What the task asks >>
Restate word for word the line containing "transferencias asignaciones subcidios, Gasto" and all remaining lines of the entries below.

Exercise data >>
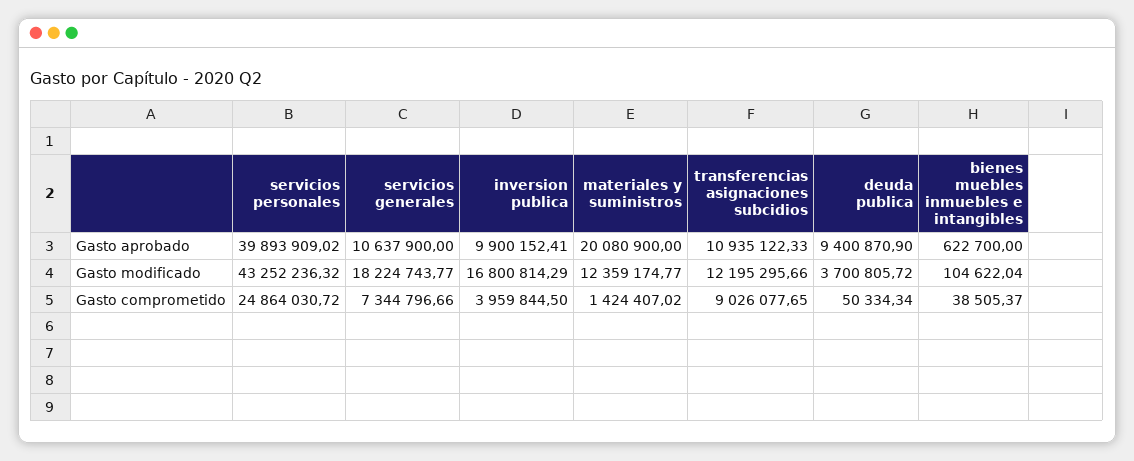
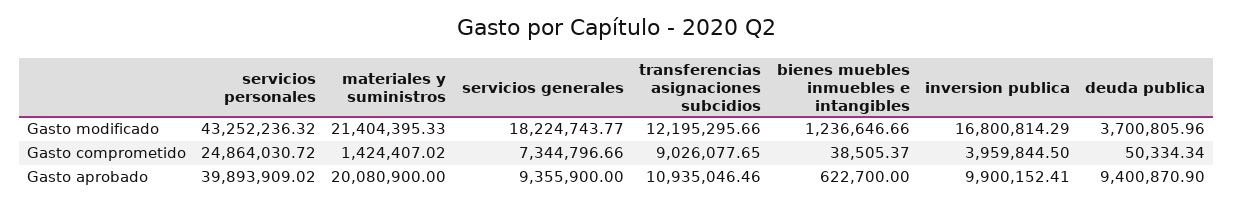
servicios generales, Gasto aprobado: 10637900 -> 9355900
transferencias asignaciones subcidios, Gasto aprobado: 10935122.33 -> 10935046.46
materiales y suministros, Gasto modificado: 12359174.77 -> 21404395.33
deuda publica, Gasto modificado: 3700805.72 -> 3700805.96
bienes muebles inmuebles e intangibles, Gasto modificado: 104622.04 -> 1236646.66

Result for this exercise >>
transferencias asignaciones subcidios, Gasto aprobado: 10935122.33 -> 10935046.46
materiales y suministros, Gasto modificado: 12359174.77 -> 21404395.33
deuda publica, Gasto modificado: 3700805.72 -> 3700805.96
bienes muebles inmuebles e intangibles, Gasto modificado: 104622.04 -> 1236646.66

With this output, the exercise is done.